The present invention is further illustrated in and will not be limited to the details of the embodiments illustrated in the drawings and described in the following description, it is understood that the embodiments of the invention are not limited to the examples disclosed herein, but are intended to cover modifications within the scope of the invention as expressed in the claims.

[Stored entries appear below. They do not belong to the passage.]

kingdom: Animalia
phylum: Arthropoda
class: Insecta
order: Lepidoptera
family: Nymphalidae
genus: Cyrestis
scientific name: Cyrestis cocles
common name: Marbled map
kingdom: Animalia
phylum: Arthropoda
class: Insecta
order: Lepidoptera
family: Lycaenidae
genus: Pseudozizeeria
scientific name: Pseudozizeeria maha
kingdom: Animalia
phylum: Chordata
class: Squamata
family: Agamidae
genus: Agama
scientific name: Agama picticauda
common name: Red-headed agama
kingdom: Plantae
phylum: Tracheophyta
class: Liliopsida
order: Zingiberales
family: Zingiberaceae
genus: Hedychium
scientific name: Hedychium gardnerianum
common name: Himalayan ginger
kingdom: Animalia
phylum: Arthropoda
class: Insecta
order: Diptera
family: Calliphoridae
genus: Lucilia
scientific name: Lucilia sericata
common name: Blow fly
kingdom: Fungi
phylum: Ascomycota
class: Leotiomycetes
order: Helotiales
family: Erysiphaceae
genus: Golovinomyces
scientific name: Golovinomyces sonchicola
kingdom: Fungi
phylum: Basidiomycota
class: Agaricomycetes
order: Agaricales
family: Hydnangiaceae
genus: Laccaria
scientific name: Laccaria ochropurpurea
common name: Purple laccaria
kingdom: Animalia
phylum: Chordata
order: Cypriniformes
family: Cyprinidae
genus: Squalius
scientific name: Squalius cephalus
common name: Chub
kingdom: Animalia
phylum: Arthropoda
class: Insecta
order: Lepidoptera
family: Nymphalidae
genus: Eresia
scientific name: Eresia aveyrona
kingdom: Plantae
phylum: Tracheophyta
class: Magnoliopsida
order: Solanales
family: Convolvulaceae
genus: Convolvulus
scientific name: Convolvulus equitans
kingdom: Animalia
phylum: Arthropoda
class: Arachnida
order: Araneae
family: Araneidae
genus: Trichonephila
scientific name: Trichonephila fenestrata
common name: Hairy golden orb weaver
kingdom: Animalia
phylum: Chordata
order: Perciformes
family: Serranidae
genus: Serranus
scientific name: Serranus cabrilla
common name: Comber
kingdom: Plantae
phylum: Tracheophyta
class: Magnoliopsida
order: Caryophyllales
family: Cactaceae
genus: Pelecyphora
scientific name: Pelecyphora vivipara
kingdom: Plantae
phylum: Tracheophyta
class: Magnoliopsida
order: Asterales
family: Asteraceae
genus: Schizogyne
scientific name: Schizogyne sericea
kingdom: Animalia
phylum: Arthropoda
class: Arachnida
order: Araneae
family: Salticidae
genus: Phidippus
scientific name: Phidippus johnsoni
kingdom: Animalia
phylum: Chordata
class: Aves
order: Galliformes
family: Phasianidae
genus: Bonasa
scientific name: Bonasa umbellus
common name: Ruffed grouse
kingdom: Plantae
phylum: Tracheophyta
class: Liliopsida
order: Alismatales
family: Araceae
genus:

Example 1: plasmid vector construction

after the anti-CD19 scFv fragment is subjected to humanized transformation, the anti-hCD19scFv is obtained, the Mlu I enzyme cutting site and the CD8 transmembrane signal peptide are inserted in the front of the fragment, the BamH I enzyme cutting site is inserted in the back of the fragment (shown in figure 1), and the fragment is handed to a gene company (Jinwei Zhi) for synthesis. A pUC57-Amp plasmid containing Mlu I + CD8a-hCD19scFv + BamH I is synthesized by a gene company, and is subjected to double enzyme digestion of Mlu I and BamH I, agarose gel electrophoresis is performed to identify the enzyme digestion effect, and gel is recovered to obtain a modified gene fragment, which is shown in figure 1. Meanwhile, the slow virus skeleton plasmid pHR (see patent CN 108753774A) which is already in a laboratory and contains a CD8 transmembrane region, a 4-1BB costimulatory signal region and a CD3Zeta TCR activation region is subjected to double enzyme digestion of Mlu I and BamH I, and the gel is recovered into a long fragment after agarose gel electrophoresis identification. The modified anti-hCD19scFv fragment was ligated into the lentiviral backbone plasmid pHR, and the pHR-anti-hCD19CAR plasmid was obtained after plasmid extraction to confirm correct sequencing (as shown in FIG. 2).